Cross-border reconciliation — the harder version

Same flow, plus:

  • FX conversion at one or more legs — your quoted rate vs PSP's actual rate.
  • Currency-of-record at multiple ledgers — customer-currency, settlement-currency, base-currency.
  • Timezone misalignment — your "yesterday" and the partner's "yesterday" may differ.
  • Multiple correspondent banks for SWIFT corridors — each takes a cut.

Senior pattern: shadow ledger in your base currency. Reconcile actual vs expected daily, route deltas to a "FX P&L" account.

Why payments data is messy

Tell-tale signs you should be prepared to discuss:

  • Schema drift — each PSP has its own fields, casing, decline-code dictionary. Normalization is constant.
  • Late events — settlements arrive T+N. Disputes arrive weeks later. Your "today's numbers" mutate.
  • Idempotency artifacts — same event delivered twice; consumers must dedupe.
  • Out-of-order events — webhook delivery is not ordered; you can see captured before authorized.
  • Currency rounding — minor units differ (JPY has no decimals; BHD has 3).
  • Partial refunds and disputes — multi-row events against one txn.
  • Versioning — your decline-family taxonomy will evolve; analytics must handle historical breaks.

Warehouse vs operational stores

Two different data surfaces:

  • Operational — Postgres / Cassandra-like. Realtime; low latency; supports the auth path. Per-record reads.
  • Warehouse — Snowflake / BigQuery / Redshift. Batch loaded from operational + event stream.
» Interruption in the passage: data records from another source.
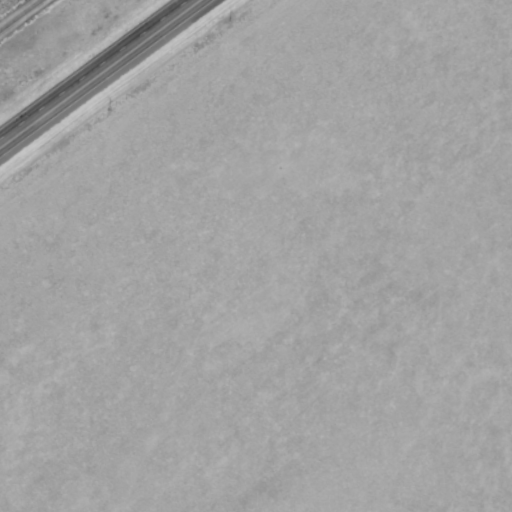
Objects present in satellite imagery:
railway: (21, 15)
road: (97, 71)
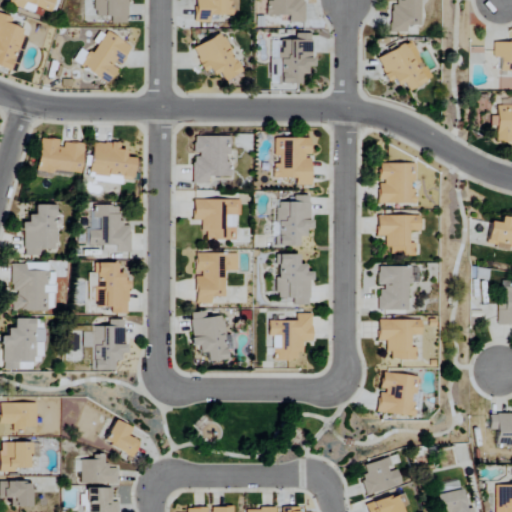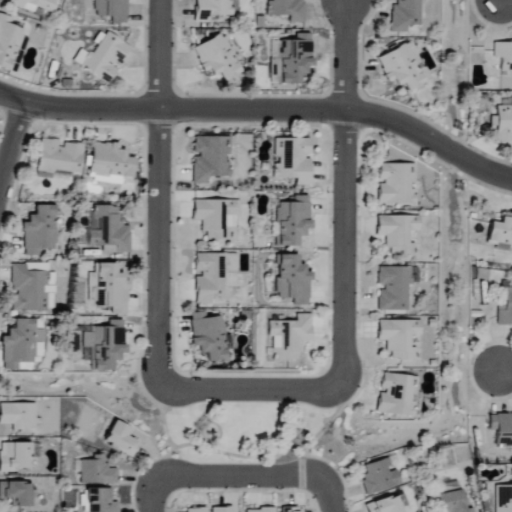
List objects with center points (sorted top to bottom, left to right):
building: (32, 5)
building: (213, 9)
building: (286, 9)
building: (112, 10)
building: (404, 14)
building: (8, 42)
building: (503, 55)
building: (102, 58)
building: (216, 58)
building: (292, 58)
building: (402, 66)
road: (262, 109)
building: (502, 123)
road: (11, 141)
building: (59, 156)
building: (209, 159)
building: (292, 160)
building: (109, 164)
building: (394, 184)
road: (157, 194)
building: (217, 218)
building: (292, 221)
building: (108, 230)
building: (38, 231)
building: (501, 232)
building: (397, 233)
building: (211, 275)
road: (343, 276)
building: (292, 281)
building: (112, 288)
building: (392, 288)
building: (30, 289)
building: (97, 297)
building: (504, 304)
building: (208, 336)
building: (289, 337)
building: (398, 338)
building: (19, 345)
building: (104, 345)
building: (37, 352)
road: (502, 371)
building: (396, 395)
building: (17, 416)
building: (501, 428)
building: (120, 439)
building: (14, 457)
building: (94, 472)
road: (224, 476)
building: (378, 477)
building: (16, 493)
road: (326, 498)
building: (502, 498)
building: (99, 501)
building: (450, 502)
building: (387, 504)
building: (221, 509)
building: (195, 510)
building: (259, 510)
building: (289, 510)
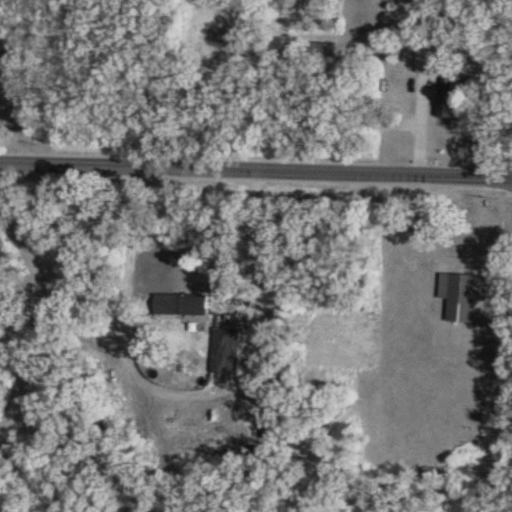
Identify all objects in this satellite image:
building: (430, 62)
building: (451, 104)
road: (255, 169)
road: (134, 225)
building: (185, 305)
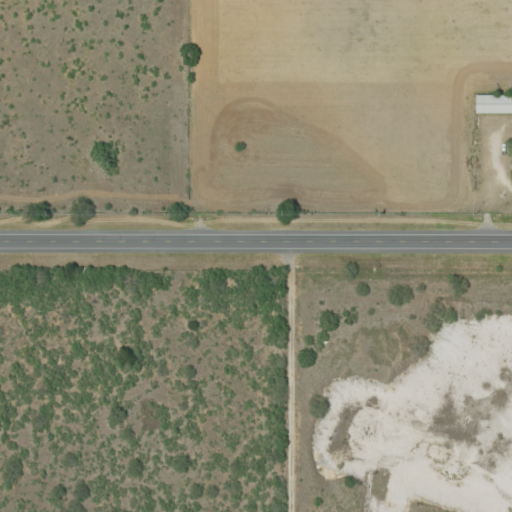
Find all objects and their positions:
building: (495, 103)
road: (256, 238)
road: (306, 375)
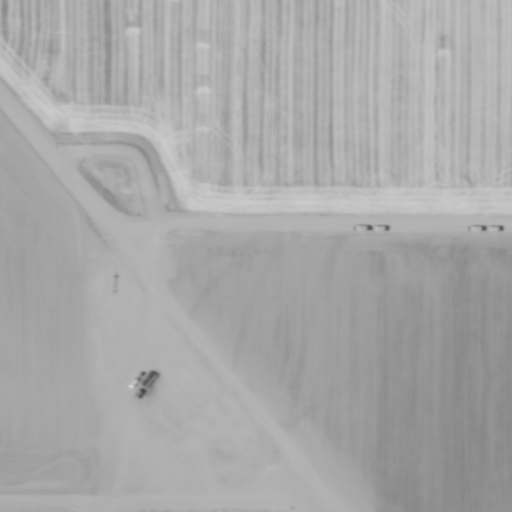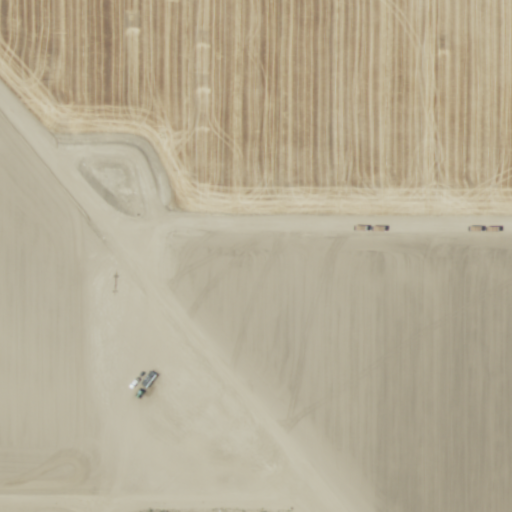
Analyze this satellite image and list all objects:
road: (234, 218)
crop: (255, 255)
road: (212, 366)
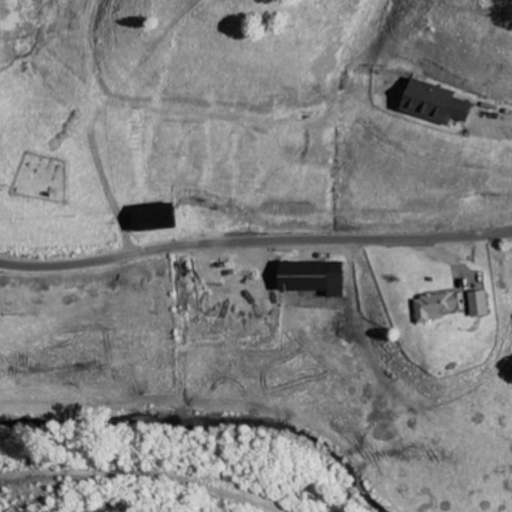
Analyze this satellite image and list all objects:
building: (432, 103)
park: (40, 176)
building: (149, 217)
road: (255, 241)
building: (309, 277)
building: (478, 303)
building: (437, 306)
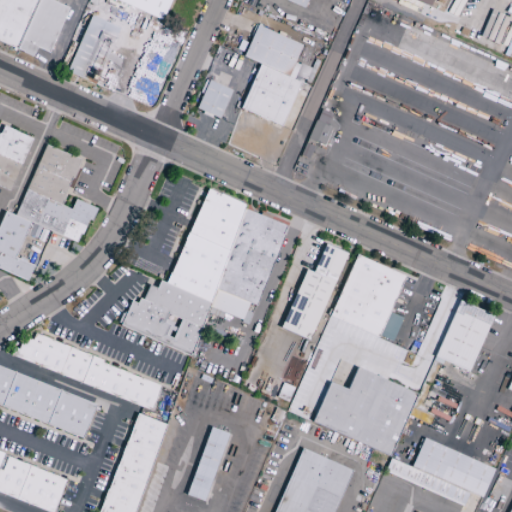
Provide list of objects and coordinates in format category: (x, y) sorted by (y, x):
building: (425, 1)
building: (298, 2)
building: (48, 21)
building: (90, 48)
road: (191, 71)
building: (271, 76)
road: (317, 96)
building: (212, 100)
building: (320, 129)
road: (40, 132)
building: (11, 155)
road: (99, 166)
road: (24, 172)
road: (256, 185)
road: (396, 195)
building: (42, 209)
road: (167, 212)
road: (487, 218)
building: (217, 220)
road: (149, 251)
road: (283, 254)
road: (102, 256)
building: (252, 257)
road: (293, 267)
building: (197, 268)
building: (208, 274)
building: (313, 293)
building: (311, 295)
building: (366, 296)
road: (12, 298)
building: (368, 299)
road: (92, 314)
building: (167, 318)
building: (462, 337)
building: (464, 339)
road: (126, 349)
building: (87, 371)
building: (90, 372)
road: (483, 376)
building: (509, 386)
building: (510, 387)
building: (44, 403)
building: (44, 404)
building: (365, 411)
building: (365, 412)
road: (111, 427)
road: (313, 447)
road: (46, 448)
building: (132, 465)
building: (133, 465)
building: (205, 465)
building: (206, 466)
building: (453, 469)
building: (442, 473)
building: (29, 483)
building: (29, 484)
building: (427, 484)
building: (310, 485)
building: (313, 486)
road: (504, 497)
building: (511, 510)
Analytics queries.

For a PM: most of your analysis lives in the warehouse. Cohort cuts, AAR investigations, vendor scorecards. The operational store is for the real-time path. Don't confuse them in interview.

What a PM asks of the data pipeline

  • Every auth attempt logged with the canonical field set (see 07).
  • One stable identity (payment_intent_id) across attempts, captures, refunds, disputes.
  • Late-arriving events handled — yesterday's numbers can update, but with audit.
  • Settlement events joined to auth events automatically; mismatches alerted.
  • Dispute events linked to the underlying intent for representment context.
  • Warehouse refresh SLA — analytics should be at most a few hours stale, in most cases.
  • PII handled — no PAN in warehouse; BIN OK; tokenized identifiers only.